Nada es tan importante como para que el todo no deba continuar… Empieza a atardecer en Beirut, el calor intenso, los vecinos fuman reposadamente en las aceras sus pipas de agua, una mesa improvisada, unas sillas, una partida de cartas. El taxista cuenta ceremoniosamente los raídos billetes de 1000 libras libanesas, con una parsimonia, con un cariño como en ningún otro país he visto. Vuelve a pasar sus sucios dedos por encima, los acaricia con tacto, repite la cuenta en medio del traqueteo de su Mercedes. A lo lejos me llega el eco en masculino de las pocas palabras en árabe que puedo entender, son números, cálculos, una obsesión por el dinero que explica el origen definitivo de los males libaneses: todo el mundo está dispuesto a venderse al mejor postor.
Los cajones de fruta reposan en la calle, apenas se puede caminar por las aceras feudo exclusivo de los grandes todoterrenos. A las 5.30 comienza el discurso televisado del líder de Hizbollah, Hassan Nasrallah, sin que en el barrio cristiano parezca importarle a nadie. La gente observa con indiferencia al Demis Roussos chií, engordando cada vez más en una nueva aparición estelar, repitiendo la monserga de siempre contra Israel, Estados Unidos, los rebeldes islamistas sirios, privando a su guionista de la posibilidad de sorprender al mundo con el anuncio de una operación de reducción de estómago.

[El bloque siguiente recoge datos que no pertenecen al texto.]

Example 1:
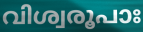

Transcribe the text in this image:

വിശ്വരൂപാഃ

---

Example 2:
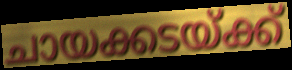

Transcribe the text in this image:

ചായക്കടയ്ക്ക്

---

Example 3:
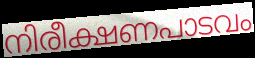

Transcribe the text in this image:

നിരീക്ഷണപാടവം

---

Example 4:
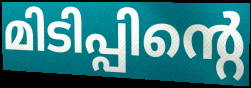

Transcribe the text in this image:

മിടിപ്പിന്റെ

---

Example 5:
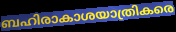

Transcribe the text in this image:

ബഹിരാകാശയാത്രികരെ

No tarda en escucharse una ráfaga de tiros que viene del sur. Los seguidores de Hassan celebran fusil de asalto en mano las palabras de su jefe en medio de la indiferencia absoluta de un Beirut de vuelta de todo. Si algo salva al país del cedro de una futura guerra no es la pericia de sus grupos políticos, Let´s have everyone at the party, sino el desdén con el que la mayoría de libaneses mira a su alrededor.
Un refugiado sirio se hace una paja en un callejón aledaño, el salón de belleza Champs-Elysees, putrefacto en un viejo edificio con agujeros de bala, promete la belleza en un mundo que se derrumba. Yo me preparo para cenar, para contemplar Beirut desde las alturas en una de esas noches en las que deseas de la vida nada menos que te haga feliz.
Extraños agradables, ofendidos porque rechazas su exquisito y ardiente Limoncello, casas imponentes, gente de paso que no eligió voluntariamente estar ahí, americanos encerrados en su embajada, haciendo barbacoas, chapoteando en la seguridad que se siente cuando uno cree representar el bien. La madre cocinera italiana se desvela porque sus hijos coman. Él, bronceado, galante y mediterráneo, afirma que primero vienen las mujeres, luego la comida y por último el trabajo. Por algo ha quebrado el sur de Europa.
Mi acompañante me tiene preparada una última sorpresa. Va a sonar el imponente inicio de la Sherezade de Rimsky Korsakov, colándose por las rendijas de las puertas, deslizándose a través del largo pasillo como una alfombra mágica que finalmente se detiene en un palacio de sensualidad.
A las 5 de la mañana Beirut está vacío.
Dos cohetes caen en el sur de la ciudad.
Veo a los libaneses a través de la ventana tomar serenamente sus cafés a la espera de que vuelva la electricidad. Como a ellos, el mundo me queda muy lejos.